Guest Column: A sustainable, beneficial path forward for Washoe Meadows park (opinion) |

Guest Column: A sustainable, beneficial path forward for Washoe Meadows park (opinion)

Over 10 years ago, I lead a LTCC field class from the headwaters of the Upper Truckee River through the Tahoe Basin to our water’s final resting place in Pyramid Lake.

We stopped at a variety of places to chart the water’s path and talk about issues (good and bad). One of those places was a place I still refer to as “California’s Worst State Park” — Washoe Meadows.

OK, it’s really pretty nice, but worst in the sense that it is one of the top sediment contributors to Lake Tahoe and it is home to some highly degraded forest, meadow and riparian habitat. And for a park, it has no visitor center, no informational kiosks, zero public parking, poor signage, and incredibly limited access … that is unless you live next to it or you golf, in which case the park is actually pretty cool.

But the park could be better, for those who golf and for those that don’t. I chose to stop there for our field class because a river restoration planning effort was underway. The main goal: reducing bank erosion, raising the groundwater, and enhancing habitat.

That was over 10 years ago (yes, things move slow in Tahoe). This October, the California Department of Parks and Recreation Commissioners will decide the direction of this project. The park encourages the community to learn more about the project and submit comments to the commission at

As a young idealistic college student, getting my degree in hydrology, I would have been a strong advocate for returning things to the way they had been prior to human disturbance. I’m smarter than that now, and I realize that there are social and economic factors that need to be considered in addition to improving the environment.

With one of the project goals being habitat enhancement, it is important to recognize that we too, are now a permanent part of the habitat. It is important to honor the many ways that humans enjoy the land. Right now, the park is enjoyed by golfers, and those who live along the park’s perimeter who take their dog there to poop.

OK, maybe I’m annoyed that I don’t golf and my dog and I don’t get to enjoy these same benefits, but I’m pretty sure that when this land was purchased by the state there were some other priorities. I’m also smart enough to realize that environmental restoration is expensive. So are recreational bridges and trails.

And of course there are people who actually like golf. The golf course is also valuable in that it is one of the largest revenue generators for the state park system, helping to subsidize some of the other state parks in the area (like Emerald Bay). Hmm … I think an ecology instructor of mine told me that everything is connected — perhaps there is a solution here.

I could have bored you with the science and benefits of river restoration, but the lesson plan has changed, and my message needs to be more clear. Doing nothing solves nothing. Being unreasonable has the same effect. This river is still eroding away into Lake Tahoe remember.

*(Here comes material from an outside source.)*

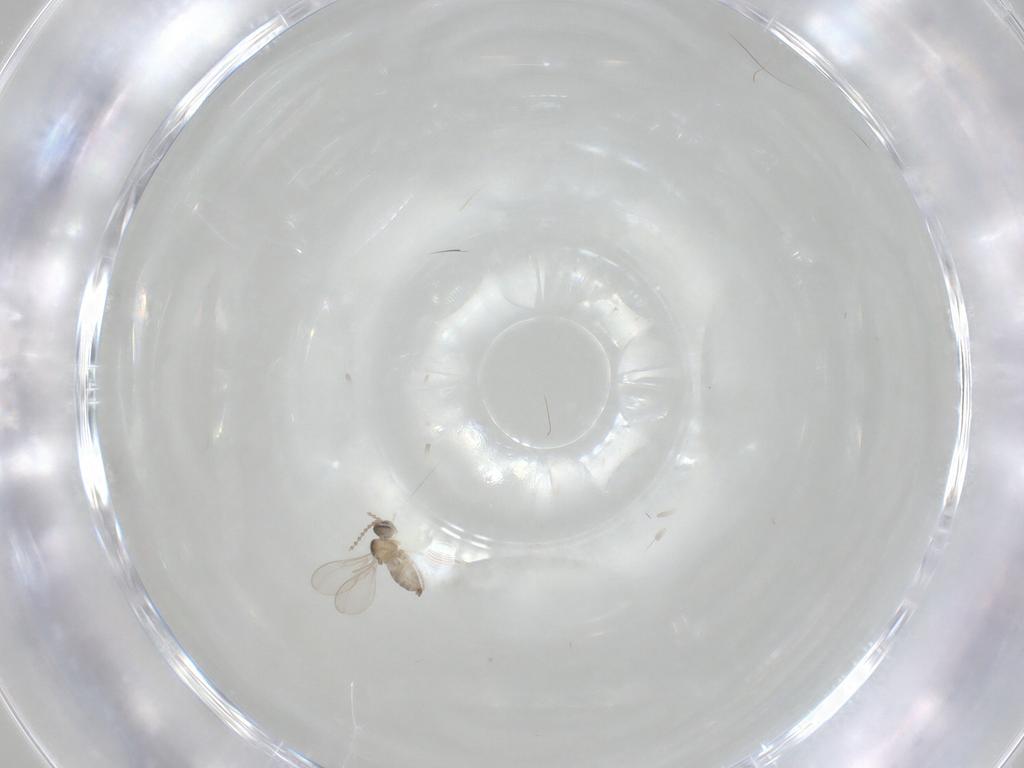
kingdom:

There is benefit, however, in finding a restoration alternative we can afford to live with. Through the preferred restoration alternative (2b), the golf course gets downsized and relocated out of environmentally sensitive zones, but it gets some eco-upgrades and maintains some high quality play.

Some poor quality forest is sacrificed for high value meadowlands but, the river is realigned, stream habitat improves, and Lake Tahoe is saved.

And for the rest of us? Trails are enhanced, we get to cross over the river without being beaned by a golf ball, and the park becomes more accessible.

If this is the way it goes, I’ll even consider taking the park off my “worst in the state list.” Let’s just hope it doesn’t take another 10 years.

Scott Valentine has a master’s of science in hydrology and leads the Earth Science Department at Lake Tahoe Community College.